11:06 “Going Under at the Playboy Club
(Josephine Livingstone, May 8, 2019, The New Republic)

“I think the thing we’re struggling over is intentional. Whether it was in 1963 or now, the idea that these women, these waiters, might sleep with you, is a big part of the business that is being sold.” –Kelly Stout

A follow-up to Gloria Steinem’s “A Bunny’s Tale” written in 1963, Livingstone’s piece is in explicit conversation with Steinem’s while grappling with gender performance at a place like The Playboy Club. The piece looks at how both writers examine how the playboy culture and the public conversation around it have changed in the ensuing years.
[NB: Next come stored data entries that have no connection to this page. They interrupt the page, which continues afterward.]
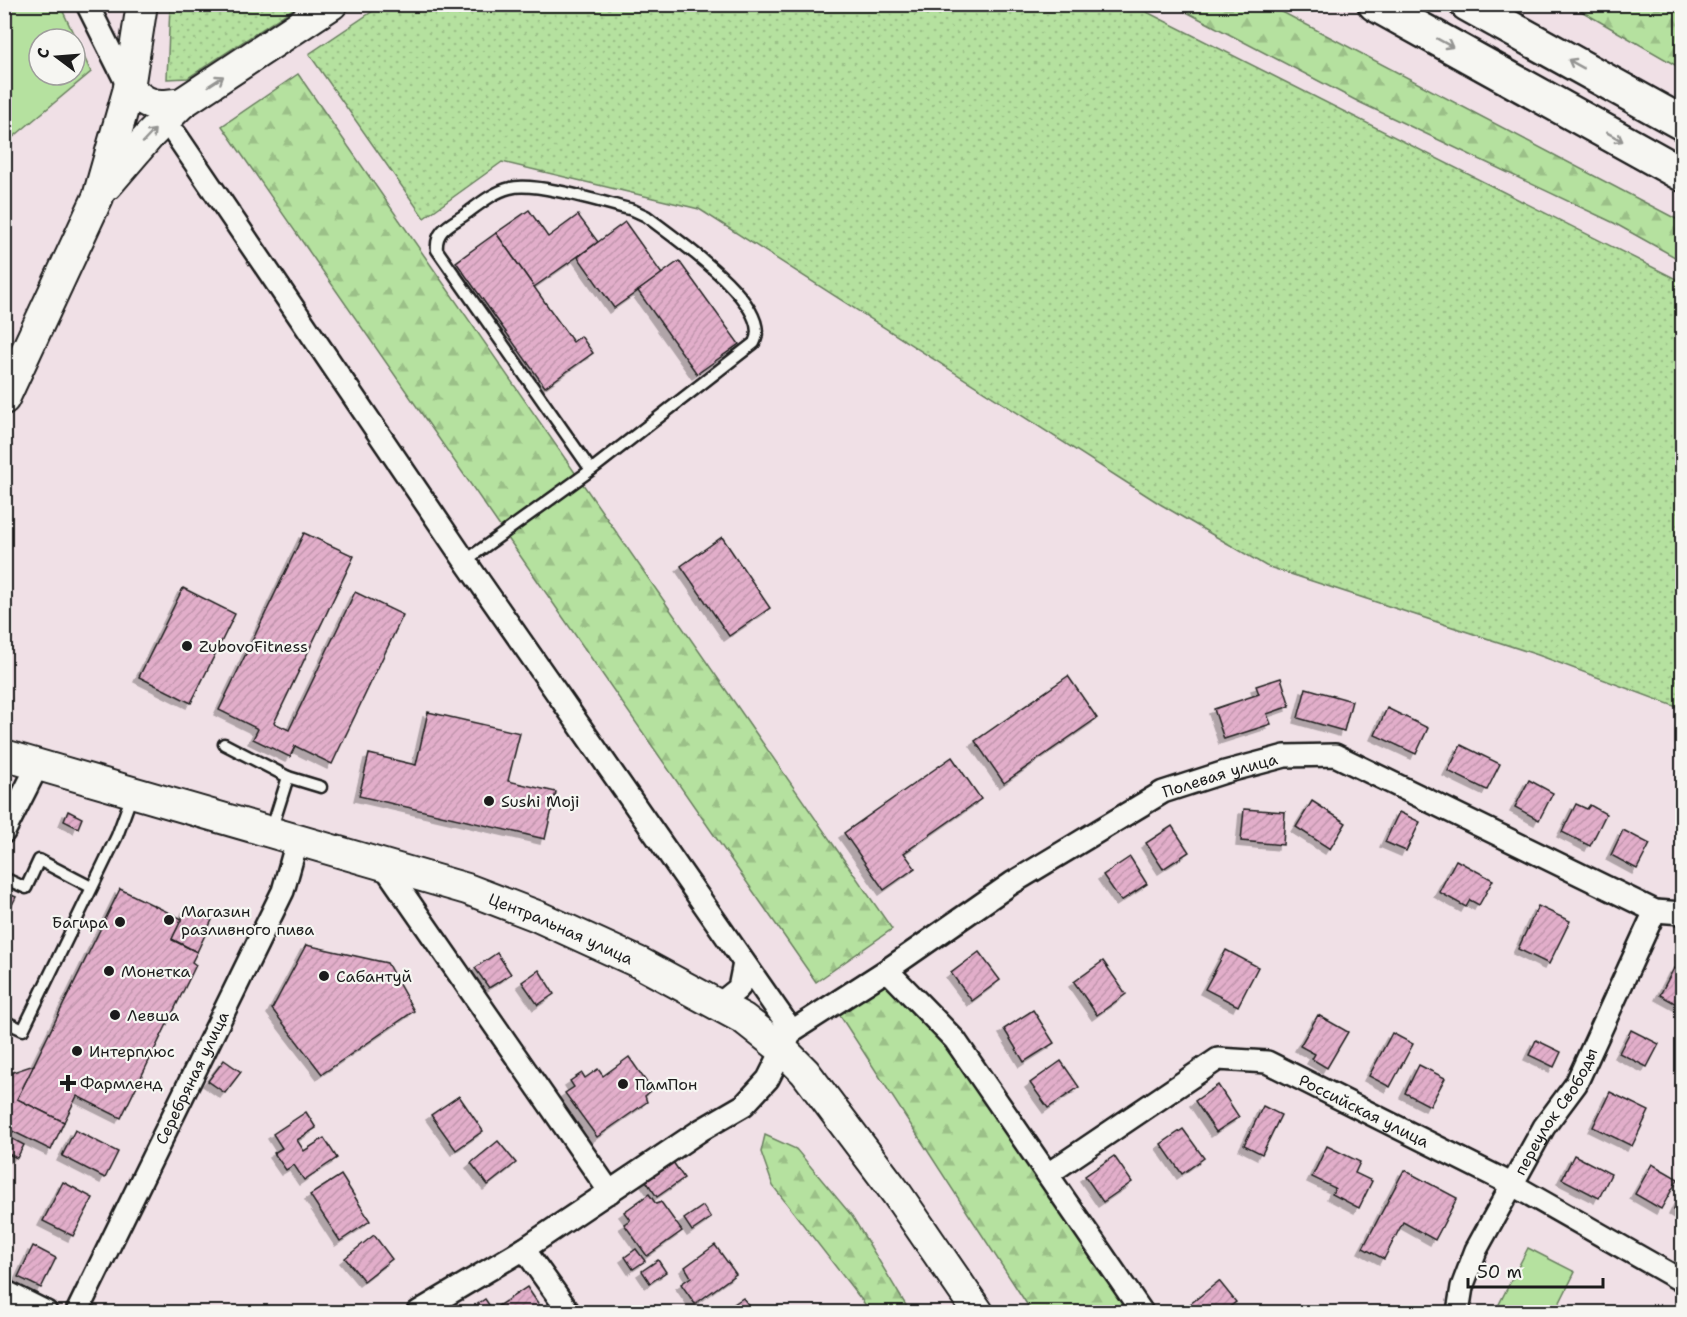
<svg xmlns="http://www.w3.org/2000/svg" width="1687" height="1317" font-family="'Shantell Sans',sans-serif">
	<style>
		.grass { fill: url(#grass-dots); stroke: #687e5e; stroke-width: 1.5 }
		.forest { fill: url(#forest-firs); stroke: #687e5e; stroke-width: 1.5 }
		.green { fill: #b5e19f; stroke: #687e5e; stroke-width: 1.5; fill-rule: evenodd }
		.building { fill: url(#building-hatch); stroke: #1c1c1c; stroke-width: 1.5; filter: url(#shadow) }
		.lines { fill: none; stroke-linecap: round; stroke-linejoin: round }
		.lane-casing { stroke: #1c1c1c; stroke-width: 15 }
		.street-casing { stroke: #1c1c1c; stroke-width: 26 }
		.secondary-casing { stroke: #1c1c1c; stroke-width: 34 }
		.highway-casing { stroke: #1c1c1c; stroke-width: 38 }
		.lane { stroke: #f6f6f2; stroke-width: 10 }
		.street { stroke: #f6f6f2; stroke-width: 21 }
		.secondary { stroke: #f6f6f2; stroke-width: 30 }
		.highway { stroke: #f6f6f2; stroke-width: 33 }
		.oneway { stroke: #949492 }
		.poi-dot { fill: #1c1c1c; stroke: #f6f6f2; stroke-width: 2 }
		.labels { text-anchor: middle; dominant-baseline: central; stroke-width: 4.5; stroke-linejoin: round; paint-order: stroke }
		.poi-label { font-size: 16px; fill: #1c1c1c; stroke: #f6f6f2; text-anchor: start }
		.street-label { font-size: 16px; fill: #1c1c1c; stroke: #f6f6f2 }
	</style>
	<defs>
		<pattern id="grass-dots" width="8" height="8" patternUnits="userSpaceOnUse" patternTransform="scale(1.5)"><rect width="8" height="8" fill="#b5e19f"/><path d="M2 2h.1M6 6h.1" fill="none" stroke="#9bc088" stroke-width="1.8" stroke-linecap="round"/></pattern>
		<pattern id="forest-firs" width="22" height="20" patternUnits="userSpaceOnUse" patternTransform="scale(1.5)"><rect width="22" height="20" fill="#b5e19f"/><path d="M5 1l3.5 6h-7zM16 11l3.5 6h-7z" fill="#9bc088"/></pattern>
		<pattern id="building-hatch" width="6" height="6" patternUnits="userSpaceOnUse" patternTransform="scale(1.5)"><rect width="6" height="6" fill="#e2aeca"/><path d="M-1 1l2-2M0 6l6-6M5 7l2-2" fill="none" stroke="#c195ad"/></pattern>
		<filter id="shadow"><feDropShadow dx="-5" dy="5" stdDeviation="0" flood-color="#0004"/></filter>
	</defs>
	<rect width="100%" height="100%" fill="#f0e0e6"/>
	<filter id="ink" filterUnits="userSpaceOnUse"><feTurbulence type="fractalNoise" baseFrequency=".0167" numOctaves="2"/><feDisplacementMap in="SourceGraphic" scale="12" xChannelSelector="R" yChannelSelector="G"/><feConvolveMatrix kernelMatrix="1 2 1 2 8 2 1 2 1" color-interpolation-filters="sRGB"/></filter>
	<g filter="url(#ink)">
		<!-- grass -->
		<g class="grass">
			<path d="M170 5V4L299 5 188 78 167 79Z"/>
			<path d="M382 5H1133L1682 282V709L1538 655 1266 566 1160 504 699 209 502 162 424 218 309 54Z"/>
		</g>
		<!-- forest -->
		<g class="forest">
			<path d="M1173 5H1269L1682 222V261L1614 223 1359 102Z"/>
			<path d="M1569 5H1682V69L1576 8Z"/>
			<path d="M298 74 892 929 816 982 222 126Z"/>
			<path d="M887 981 944 1046 1050 1189 1131 1312H1032L837 1011Z"/>
			<path d="M765 1135 796 1149 852 1216 910 1312H871L773 1186 761 1152Z"/>
		</g>
		<!-- green -->
		<g class="green">
			<path d="M5 4 60 5 91 72 5 144ZM39 39H75V75H39Z"/>
			<path d="M1528 1248 1575 1272 1555 1312H1495Z"/>
		</g>
		<!-- building -->
		<g class="building">
			<path d="M529 210 548 237 578 215 598 242 534 287 496 233Z"/>
			<path d="M625 222 662 274 614 308 578 257Z"/>
			<path d="M496 233 573 342 581 336 593 353 545 387 456 262Z"/>
			<path d="M679 261 739 344 697 374 638 291Z"/>
			<path d="M304 533 354 556 274 723 289 730 355 592 403 615 332 764 295 746 290 757 253 739 258 729 219 710Z"/>
			<path d="M722 537 770 608 729 636 681 566Z"/>
			<path d="M183 588 235 614 191 703 139 677Z"/>
			<path d="M1068 676 1097 718 1004 783 975 741Z"/>
			<path d="M1281 678 1290 706 1267 714 1271 724 1224 739 1214 709 1259 694 1256 686Z"/>
			<path d="M1306 688 1352 701 1344 731 1298 718Z"/>
			<path d="M1387 708 1428 728 1416 754 1375 735Z"/>
			<path d="M428 712 520 733 508 781 556 792 545 839 359 796 369 754 416 765Z"/>
			<path d="M1461 745 1500 764 1487 790 1448 771Z"/>
			<path d="M952 757 981 799 904 853 915 868 884 890 844 833Z"/>
			<path d="M1529 780 1553 793 1539 820 1515 807Z"/>
			<path d="M1312 801 1346 823 1330 849 1296 827Z"/>
			<path d="M1576 804 1587 809 1590 805 1606 814 1590 846 1562 832Z"/>
			<path d="M1244 809 1285 812 1283 845 1241 841Z"/>
			<path d="M68 811 82 818 78 828 64 821Z"/>
			<path d="M1399 812 1420 822 1406 851 1385 842Z"/>
			<path d="M1172 826 1189 852 1163 869 1146 843Z"/>
			<path d="M1623 830 1650 844 1637 869 1611 855Z"/>
			<path d="M1130 857 1147 884 1121 901 1103 875Z"/>
			<path d="M1456 860 1493 880 1479 905 1470 900 1466 907 1439 892Z"/>
			<path d="M120 889 182 919 172 940 197 952 192 962 196 965 121 1118 77 1096 64 1122 17 1099Z"/>
			<path d="M4 892 16 897 4 921Z"/>
			<path d="M1538 906 1570 921 1549 964 1518 949Z"/>
			<path d="M187 908 212 920 197 952 172 939Z"/>
			<path d="M306 945 387 963 414 1011 322 1074 272 1009Z"/>
			<path d="M1226 950 1258 967 1238 1006 1205 989Z"/>
			<path d="M979 952 1000 980 972 1001 951 973Z"/>
			<path d="M497 953 511 974 489 988 475 968Z"/>
			<path d="M1103 961 1126 994 1097 1015 1074 982Z"/>
			<path d="M1674 968 1682 973V1007L1660 995Z"/>
			<path d="M539 970 554 994 538 1005 522 982Z"/>
			<path d="M1033 1010 1054 1043 1024 1062 1004 1029Z"/>
			<path d="M1318 1015 1348 1032 1327 1068 1312 1059 1315 1054 1300 1046Z"/>
			<path d="M1631 1030 1659 1044 1647 1067 1619 1053Z"/>
			<path d="M1392 1033 1413 1044 1390 1087 1369 1076Z"/>
			<path d="M1536 1040 1561 1052 1554 1067 1529 1055Z"/>
			<path d="M629 1057 652 1090 645 1096 647 1102 597 1137 565 1093 574 1087 570 1081 582 1073 585 1078 598 1069 603 1076Z"/>
			<path d="M224 1060 241 1072 225 1093 208 1081Z"/>
			<path d="M1061 1061 1079 1087 1048 1108 1030 1083Z"/>
			<path d="M34 1065 17 1099 64 1122 51 1150 4 1127V1075Z"/>
			<path d="M1419 1065 1445 1078 1430 1106 1405 1093Z"/>
			<path d="M1218 1085 1239 1117 1216 1132 1195 1101Z"/>
			<path d="M1610 1092 1649 1111 1632 1146 1593 1127Z"/>
			<path d="M459 1096 483 1131 456 1150 431 1115Z"/>
			<path d="M1263 1106 1281 1115 1262 1154 1244 1145Z"/>
			<path d="M306 1112 316 1128 297 1140 304 1151 324 1138 337 1158 304 1180 294 1165 286 1170 274 1153 282 1148 273 1134Z"/>
			<path d="M1183 1129 1204 1158 1182 1174 1161 1144Z"/>
			<path d="M75 1130 118 1152 105 1178 62 1156Z"/>
			<path d="M7 1136 24 1145 17 1158 4 1152Z"/>
			<path d="M498 1141 516 1163 488 1185 471 1163Z"/>
			<path d="M1327 1146 1360 1162 1355 1173 1372 1181 1359 1208 1332 1194 1335 1188 1312 1177Z"/>
			<path d="M1574 1155 1611 1174 1599 1198 1562 1179Z"/>
			<path d="M1114 1156 1132 1182 1103 1202 1085 1176Z"/>
			<path d="M673 1162 684 1178 657 1197 646 1181Z"/>
			<path d="M1652 1164 1678 1179 1661 1209 1635 1194Z"/>
			<path d="M1404 1170 1457 1198 1435 1240 1403 1222 1384 1259 1363 1248Z"/>
			<path d="M341 1175 370 1221 340 1241 310 1195Z"/>
			<path d="M63 1182 93 1198 73 1236 43 1221Z"/>
			<path d="M1682 1193V1215L1674 1210Z"/>
			<path d="M649 1194 656 1204 661 1202 682 1231 647 1256 624 1224 630 1220 624 1212Z"/>
			<path d="M703 1206 711 1218 692 1231 684 1219Z"/>
			<path d="M374 1235 392 1259 364 1281 345 1258Z"/>
			<path d="M715 1245 736 1274 695 1304 681 1284 691 1277 685 1267Z"/>
			<path d="M33 1246 56 1258 41 1288 18 1277Z"/>
			<path d="M636 1249 645 1261 633 1269 625 1257Z"/>
			<path d="M658 1260 666 1272 650 1283 642 1271Z"/>
			<path d="M1219 1281 1236 1302 1223 1312H1187L1184 1309Z"/>
			<path d="M527 1287 544 1312H502L498 1306Z"/>
			<path d="M743 1298 754 1312H722Z"/>
			<path d="M485 1299 494 1312H480L475 1306Z"/>
		</g>
		<g class="lines">
			<defs>
				<g id="lane">
					<path d="M465 561 591 470 754 343C775 305 673 237 646 216L633 210C605 203 535 181 510 188 493 192 477 206 463 216 449 225 435 231 437 250L591 470"/>
					<path d="M224 744 288 777 271 831"/>
					<path d="M288 777 321 787"/>
					<path d="M4 878 26 888 39 860 91 887"/>
					<path d="M4 1021 23 1030 117 836 132 795"/>
				</g>
				<g id="street">
					<path d="M87 4 129 88"/>
					<path d="M176 135 465 561 792 1031 768 1079 744 1105 701 1130 524 1249 418 1312"/>
					<path d="M4 832 38 765"/>
					<path d="M382 863 610 1192"/>
					<path d="M887 970 955 1040 1142 1312"/>
					<path d="M718 1005 739 988 744 963"/>
					<path id="s1" d="M792 1031 887 970 1012 883 1163 792 1225 772 1285 756 1335 755 1655 911 1682 913"/>
					<path id="s2" d="M1048 1174 1218 1059 1267 1062 1513 1185 1682 1281"/>
					<path d="M524 1249 569 1312"/>
					<path d="M4 1291 46 1312"/>
					<path id="s3" d="M77 1312 283 891 298 838"/>
					<path id="s4" d="M1458 1312 1462 1287 1476 1250 1544 1127 1576 1084 1655 911"/>
				</g>
				<g id="secondary">
					<path d="M129 88C148 107 156 107 182 103L332 4"/>
					<path d="M107 185 149 136 182 103"/>
					<path d="M4 399 98 197 129 88 142 4"/>
					<path id="s5" d="M4 755 467 889 537 916 640 963 744 1019 782 1049 805 1072 897 1194 978 1312"/>
				</g>
				<g id="highway">
					<path d="M1375 4 1682 174"/>
					<path d="M1467 4 1682 123"/>
				</g>
			</defs>
			<!-- lane casing -->
			<use href="#lane" class="lane-casing"/>
			<!-- street casing -->
			<use href="#street" class="street-casing"/>
			<!-- secondary casing -->
			<use href="#secondary" class="secondary-casing"/>
			<!-- highway casing -->
			<use href="#highway" class="highway-casing"/>
			<!-- lane -->
			<use href="#lane" class="lane"/>
			<!-- street -->
			<use href="#street" class="street"/>
			<!-- secondary -->
			<use href="#secondary" class="secondary"/>
			<!-- highway -->
			<use href="#highway" class="highway"/>
		</g>
		<!-- one-way arrows -->
		<defs><path id="oneway-shaft" d="M-6 0H5M1.5-3L5.5 0L1.5 3" fill="none" stroke-width="1.6" stroke-linecap="round" stroke-linejoin="round" transform="scale(1.5)"/></defs>
		<g class="oneway">
			<use href="#oneway-shaft" transform="translate(1445 43) rotate(29)"/>
			<use href="#oneway-shaft" transform="translate(1576 64) rotate(-151)"/>
			<use href="#oneway-shaft" transform="translate(216 81) rotate(-33)"/>
			<use href="#oneway-shaft" transform="translate(149 136) rotate(-47)"/>
			<use href="#oneway-shaft" transform="translate(1615 137) rotate(29)"/>
		</g>
	</g>
	<!-- markers -->
	<g class="poi-dot">
		<circle cx="187" cy="646" r="6"/>
		<circle cx="489" cy="801" r="6"/>
		<circle cx="169" cy="920" r="6"/>
		<circle cx="120" cy="922" r="6"/>
		<circle cx="109" cy="971" r="6"/>
		<circle cx="324" cy="976" r="6"/>
		<circle cx="115" cy="1015" r="6"/>
		<circle cx="77" cy="1051" r="6"/>
		<path d="M65 1074h6v6h6v6h-6v6h-6v-6h-6v-6h6z"/>
		<circle cx="623" cy="1084" r="6"/>
	</g>
	<g class="labels">
		<!-- poi labels -->
		<g class="poi-label">
			<text x="199" y="646">ZubovoFitness</text>
			<text x="501" y="801">Sushi Moji</text>
			<text x="181" y="911">Магазин<tspan x="181" dy="18">разливного пива</tspan></text>
			<text x="108" y="922" text-anchor="end">Багира</text>
			<text x="121" y="971">Монетка</text>
			<text x="336" y="976">Сабантуй</text>
			<text x="127" y="1015">Левша</text>
			<text x="89" y="1051">Интерплюс</text>
			<text x="80" y="1083">Фармленд</text>
			<text x="635" y="1084">ПамПон</text>
		</g>
		<!-- street labels -->
		<g class="street-label">
			<text stroke="none"><textPath href="#s1" startOffset="501">Полевая улица</textPath></text>
			<text stroke="none"><textPath href="#s5" startOffset="584">Центральная улица</textPath></text>
			<text stroke="none"><textPath href="#s3" startOffset="261">Серебряная улица</textPath></text>
			<text stroke="none"><textPath href="#s2" startOffset="363">Российская улица</textPath></text>
			<text stroke="none"><textPath href="#s4" startOffset="225">переулок Свободы</textPath></text>
		</g>
	</g>
	<!-- margin -->
	<rect width="1687" height="1317" fill="none" stroke="#f6f6f2" stroke-width="24"/>
	<rect x="12" y="12" width="1663" height="1293" fill="none" stroke="#1c1c1c" stroke-width="2" filter="url(#ink)"/>
	<!-- north arrow -->
	<g transform="translate(57 57) rotate(286)"><circle r="28" fill="#f6f6f2" stroke="#9f9f9c" stroke-width="1.5"/>
	<path d="M0-4.5L10 22L0 15L-10 22Z" fill="#1c1c1c"/>
	<text y="-9" font-size="16" font-weight="bold" text-anchor="middle" fill="#1c1c1c">С</text>
	</g>
	<!-- scale -->
	<path d="M1468 1278v9h135v-9" fill="none" stroke="#1c1c1c" stroke-width="3"/>
	<text x="1477" y="1278" font-size="18" fill="#1c1c1c" stroke="#f6f6f2" stroke-width="4.5" paint-order="stroke">50 m</text>
</svg>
The team touches on the economic dynamics at play in the piece and “the strange thorny mix of labor and gender representation issues.” They talk about performances of gender and interrogating our reactions to these performances. Finally they look at Livingstone’s and Steinem’s roles as both participants and observers and the inherent reductionist problem of journalism’s assumption that a particular glimpse into a world is more full than it is.

23:20How America’s Oldest Gun Maker Went Bankrupt: A Financial Engineering Mystery”
(Jesse Barron, May 1, 2019, The New York Times Magazine)

“A story nominally about guns that really isn’t about guns at all.” –Ethan Chiel

Gun manufacturer Remington was bought by a private equity firm who moved manufacturing to Alabama and, in the process, pushed the company to bankruptcy. It’s a story about debt and finance and municipal government that looks at how when debt transfer is dressed up as job creation, responsibility is lost.

The team discusses the complex machinations of American finance and how the actual functioning of a company doesn’t always have to do with whether they live or die. Meanwhile, people’s belief that these things are happening in the free market, that meritocracy and supply and demand are the only things dictating whether companies survive, obscures what is really happening while allowing us to feel protected.

33:10The Race to Develop the Moon
(Rivka Galchen, April 29, 2019, The New Yorker)

“For fresh starts we used to have California, go west. Now we go up to the moon.” –Aaron Gilbreath

Galchen explores a renewed interest in the moon by China, Japan, Isreal, India, the EU, and the US. Not as a place to stake a claim for political reasons, as it was in the 60s and 70s, but as a place to exploit and monetize resources and start businesses.

The team discusses what might happen if we take our capitalist, resource-exploiting culture beyond our planet and whether we can bring our ability to observe and reflect on the human experience with us as well.